O futuro não é só tecnológico, é profundamente humano

Estamos a viver um momento decisivo no Marketing e na Comunicação: a Inteligência Artificial (IA) deixou de ser apenas tecnologia para se tornar o novo motor da criatividade. Mas acredito que a criatividade humana será sempre insubstituível – a nossa experiência, as emoções que sentimos, os erros que cometemos e as histórias que carregamos são únicos. É isso que nos distingue. A IA é uma ferramenta poderosa, não um substituto – expande o talento, automatiza tarefas repetitivas, liberta tempo para o pensamento estratégico e criativo, e acelera a tomada de decisões. Em 2026, as marcas que conseguirem unir esta inovação, com emoção e autenticidade, serão as que conquistarão relevância num mundo em rápida transformação.

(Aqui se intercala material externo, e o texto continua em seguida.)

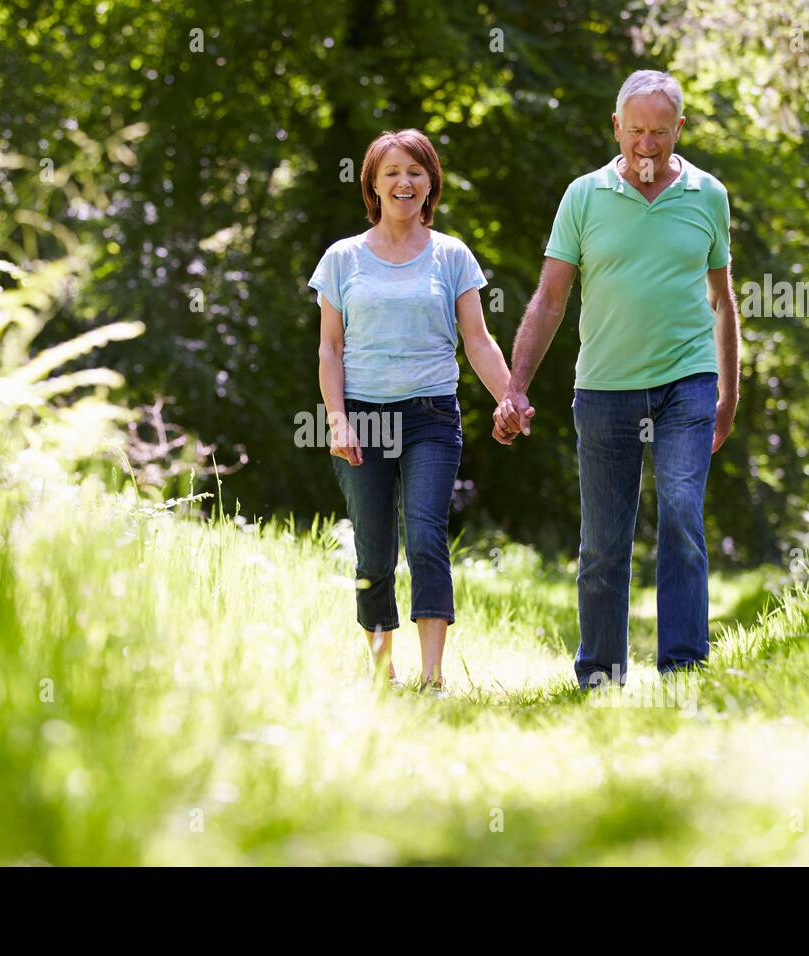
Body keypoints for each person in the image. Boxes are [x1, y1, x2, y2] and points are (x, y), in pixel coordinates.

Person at [494, 70, 741, 691]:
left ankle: (684, 667)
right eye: (636, 131)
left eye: (660, 131)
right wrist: (515, 386)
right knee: (604, 542)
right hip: (605, 387)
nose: (647, 144)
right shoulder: (584, 196)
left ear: (679, 129)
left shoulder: (709, 195)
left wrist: (729, 393)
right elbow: (550, 298)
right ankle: (600, 673)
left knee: (682, 512)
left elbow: (722, 300)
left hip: (688, 380)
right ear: (616, 127)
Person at [309, 128, 514, 696]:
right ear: (373, 184)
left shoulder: (452, 256)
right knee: (374, 546)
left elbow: (477, 340)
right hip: (363, 418)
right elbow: (330, 347)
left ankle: (433, 676)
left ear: (431, 184)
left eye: (416, 172)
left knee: (425, 536)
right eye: (392, 172)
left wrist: (508, 396)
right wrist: (337, 419)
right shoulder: (342, 258)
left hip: (430, 417)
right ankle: (381, 673)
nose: (405, 182)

As tendências globais apontam para três forças dominantes. A primeira é a tecnologia inteligente, com a IA a permitir personalização em tempo real, otimização dinâmica e experiências mais relevantes para cada consumidor. A segunda é a humanização das marcas, onde num cenário saturado de interações digitais, os eventos presenciais e as experiências híbridas voltam a ganhar importância ao criarem ligações emocionais genuínas. A terceira é o propósito real, que deixa de ser apenas um slogan para se traduzir em ações concretas e benefícios tangíveis. Segundo a Harvard Business Review, marcas com propósito claro e cultura alinhadas serão as que conquistam confiança num mercado fragmentado.

Ao mesmo tempo, cresce a exigência por marcas que estejam próximas das pessoas e das comunidades, criando relações de confiança e valor. Não basta falar de sustentabilidade ou inovação, é preciso mostrar como isso melhora a vida das pessoas. Do lado das pessoas, torna-se essencial desenvolver um sentido crítico apurado, capaz de avaliar e compreender de forma consciente a autenticidade das marcas e o impacto real das suas ações.

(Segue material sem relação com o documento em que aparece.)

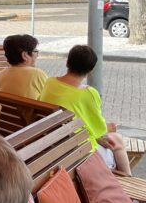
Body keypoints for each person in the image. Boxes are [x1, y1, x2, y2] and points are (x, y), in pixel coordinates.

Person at [39, 45, 132, 175]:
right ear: (91, 70)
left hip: (52, 143)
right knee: (117, 139)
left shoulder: (50, 82)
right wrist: (110, 127)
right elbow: (99, 130)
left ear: (67, 62)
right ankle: (127, 179)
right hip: (80, 152)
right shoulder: (89, 93)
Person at [0, 34, 48, 100]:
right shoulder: (37, 74)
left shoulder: (1, 74)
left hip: (8, 110)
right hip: (31, 110)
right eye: (35, 51)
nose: (37, 55)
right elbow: (50, 98)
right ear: (24, 55)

É neste contexto que a estratégia da EDP incorpora estas três forças, reforçando o seu papel de liderança na transição energética. A narrativa “Escolhemos a Terra” continua a expressar compromisso com o planeta, mas evolui para uma abordagem mais próxima das pessoas: benefícios concretos para famílias e empresas. Por essa razão, desenvolvemos este ano um novo conceito criativo: “A EDP tem muito mais para dar”, dirigido aos nossos mais de três milhões de clientes em Portugal. Queremos mostrar que não somos apenas um fornecedor de energia com soluções competitivas, mas um parceiro de sustentabilidade dos clientes, empenhado em melhorar a vida das pessoas e em ter um papel ativo nas comunidades onde estamos presentes.

Um exemplo concreto desta abordagem é a nova app EDP que além de permitir a gestão completa do contrato e o acesso aos serviços, vai oferecer controlo e transparência sobre o consumo, centralizando tudo num único espaço. A nova app torna a gestão da energia mais simples, eficiente e conveniente, permitindo interagir de forma personalizada com cada cliente e oferecendo recomendações práticas para ajudar os clientes a pouparem.

Já com cerca de 90 % da produção com origem renovável e a meta de neutralidade carbónica até 2040, a EDP prova que uma marca com propósito é também uma marca com futuro. Mas esse futuro constrói-se com escolhas inteligentes, próximas e humanas – escolhas que colocam as pessoas no centro.